Oklahoma City in April again recorded the lowest unemployment rate among U.S. cities of 1 million people or more, according to figures released Wednesday.
Meanwhile, the April jobless rate fell in 76 of Oklahoma's 77 counties from the previous month, the Oklahoma Employment Security Commission said. In March, the unemployment rate fell in every Oklahoma county.
Oklahoma City's 4 percent unemployment rate was the lowest among the nation's 49 largest cities for the third straight month, the U.S. Labor Department said. The metro area's jobless rate declined 0.4 of a percentage point from the March figure.
Two sectors that help drive Oklahoma City's employment growth over the past year were mining and logging, which includes energy and manufacturing. The former grew 10.8 percent over the 12-month period, while the latter was up by 6.5 percent.
Lynn Gray, chief economist for the Oklahoma Employment Security Commission, explained expansion in those sectors causes a positive ripple effect in the local economy because energy and manufacturing jobs pay higher-than-average wages and produce tangible goods.
“This isn't a story of us just selling hamburgers to each other,” Gray said. “These jobs are exporting things out of the state.”
The good news wasn't limited to just the metro area, Gray said.

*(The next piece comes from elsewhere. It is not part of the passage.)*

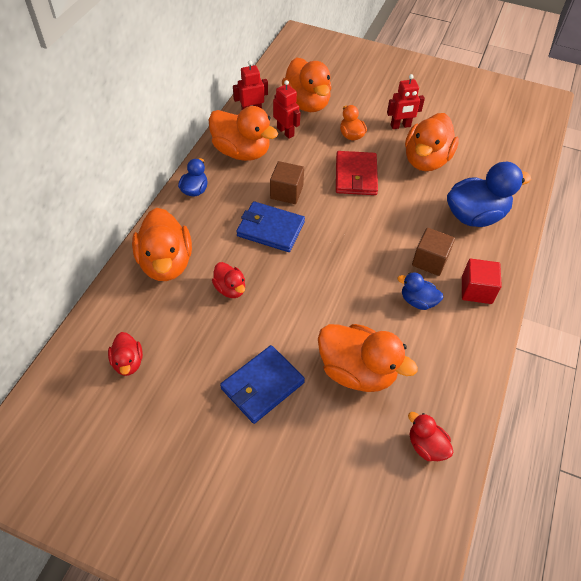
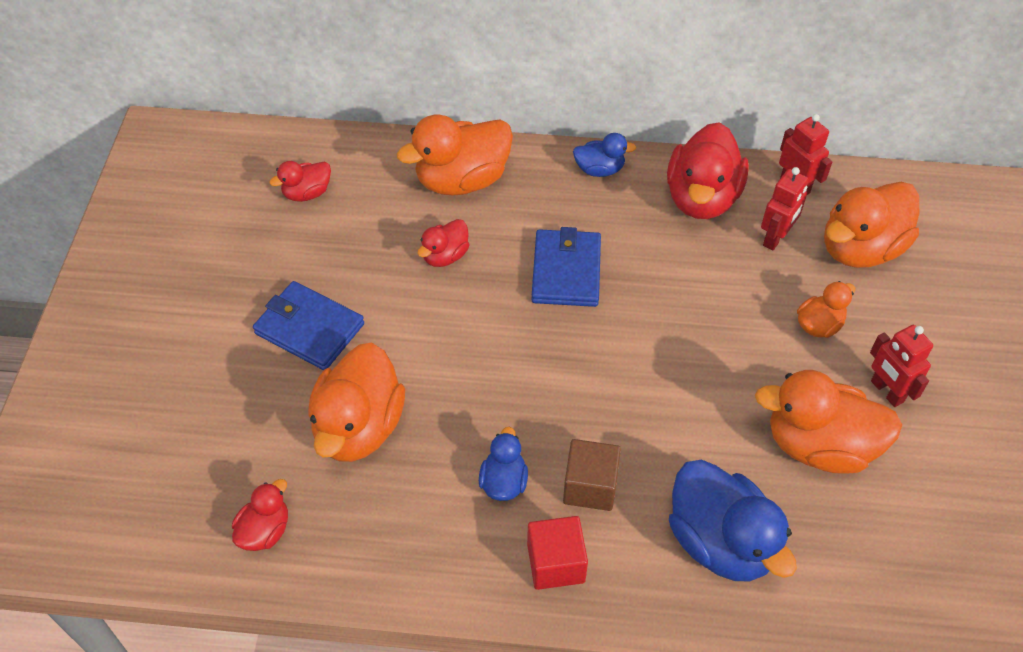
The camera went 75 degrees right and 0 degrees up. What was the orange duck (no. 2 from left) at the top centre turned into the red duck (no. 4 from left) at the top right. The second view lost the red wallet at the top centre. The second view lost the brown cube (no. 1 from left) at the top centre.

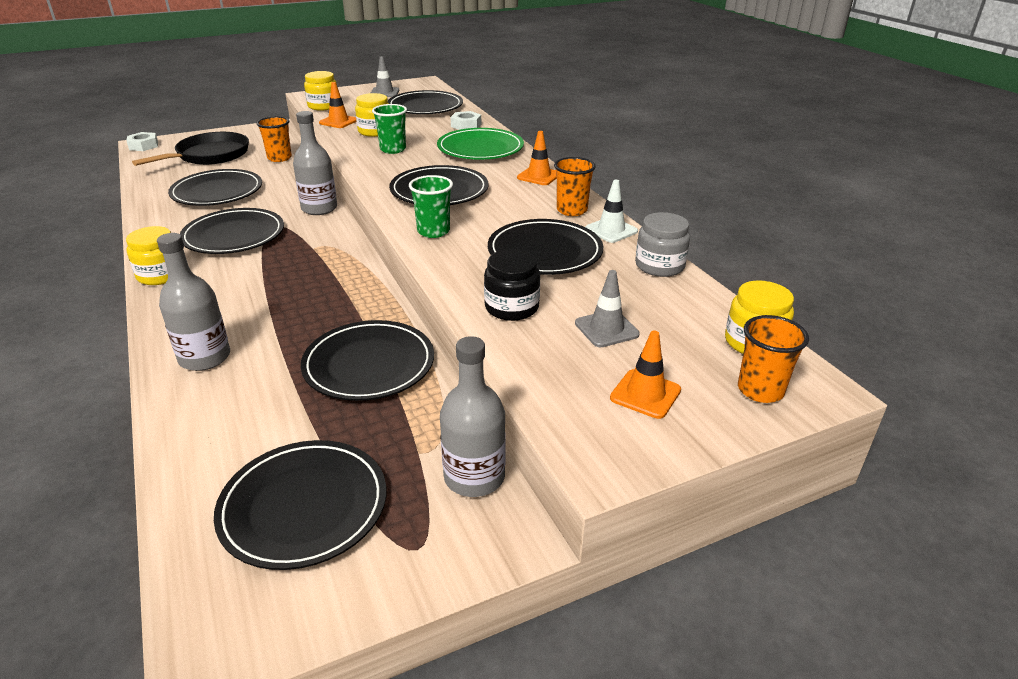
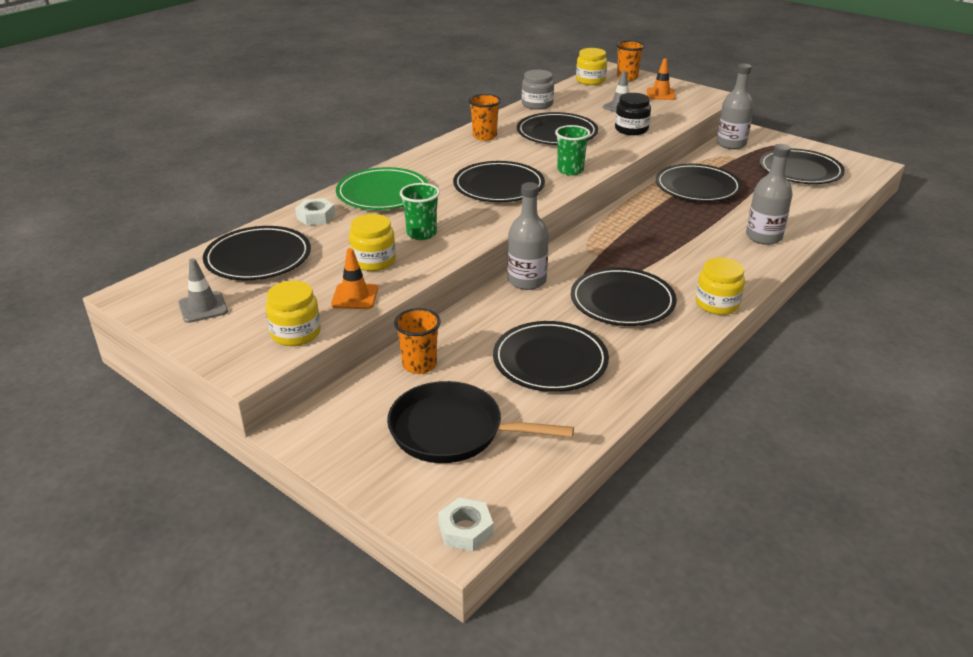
The camera went 115 degrees left and 0 degrees up. The second view lost the orange traffic cone (no. 2 from left) at the top centre. The second view lost the white traffic cone at the top centre.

“We had a real good statewide report with a significant decline in unemployment,” he said. “It was a good month for the state.”
The Tulsa metro area's unemployment rate also continued its downward fall last month as it tumbled to 4.9 percent.
The improved rate confirms what some staffing firms say they are seeing — strong demand for certain positions and more turnover as current employees hunt for new jobs.
Tulsa metro's rate has steadily declined since January when the area recorded a 7 rate followed by 6.9 percent in February and 5.3 percent in March.